Oxamate
- Names: Other names Carbamoylformate; amino(oxo)acetate; 2-oxo-2-aminoacetate

Identifiers
- CAS Number: 598-90-3;
- 3D model (JSmol): Interactive image;
- Beilstein Reference: 3903880
- ChEBI: CHEBI:58363;
- ChemSpider: 2285344;
- Gmelin Reference: 217631
- PubChem CID: 3017661;

Properties
- Chemical formula: C_{2}H_{2}NO_{3}^{−}
- Molar mass: 88.043 g·mol^{−1}

= Oxamate =

Salt of oxamic acid

Oxamate is the carboxylate anion of oxamic acid. Oxamate has a molecular formula of C_{2}H_{2}NO_{3}^{−} and is an isosteric form of pyruvate.
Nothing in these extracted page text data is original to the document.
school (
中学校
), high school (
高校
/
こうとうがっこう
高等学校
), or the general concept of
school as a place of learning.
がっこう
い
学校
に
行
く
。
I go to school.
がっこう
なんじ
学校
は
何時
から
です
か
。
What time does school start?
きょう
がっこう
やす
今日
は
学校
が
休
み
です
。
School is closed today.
Salts and esters of oxamic acid are known collectively as oxamates.

Oxamate is a competitive inhibitor of the enzyme lactate dehydrogenase. Oxamate is a possible pyruvate analog that has the ability to halt lactate production by inhibiting lactate dehydrogenase, effectively stopping the conversation process of pyruvate to lactate.

Oxamate, as a lactate dehydrogenase (LDH) inhibitor, plus phenformin, an anti-diabetic agent, has been tested in conjunction with one another and it was shown that this combination has potential anti-cancer properties. Phenformin when administered by itself has a high incidence of lactic acidosis. Due to the inherent ability of oxamate to prevent the conversion of pyruvate to lactate, oxamate can be used to counterbalance the side effects of phenformin.

Oxamate also plays inhibiting roles with oxaloacetate, an important intermediate for the citric acid cycle. Oxamate competes and binds to the carboxyl transferase domain active site, and reverses the reaction of oxalaoacetate decarboxylation by pyruvate carboxylase.